■ What to work on ■
Work through the data below and give the number of lines holding "JUPE", nothing more.

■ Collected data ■
====================

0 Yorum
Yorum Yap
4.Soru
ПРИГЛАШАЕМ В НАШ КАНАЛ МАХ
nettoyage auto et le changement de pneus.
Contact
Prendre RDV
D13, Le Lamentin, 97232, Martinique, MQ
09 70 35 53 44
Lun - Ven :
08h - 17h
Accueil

====================

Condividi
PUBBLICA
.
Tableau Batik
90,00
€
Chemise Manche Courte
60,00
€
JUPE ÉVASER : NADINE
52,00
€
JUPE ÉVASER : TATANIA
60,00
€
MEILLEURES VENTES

====================

■ Final answer ■
2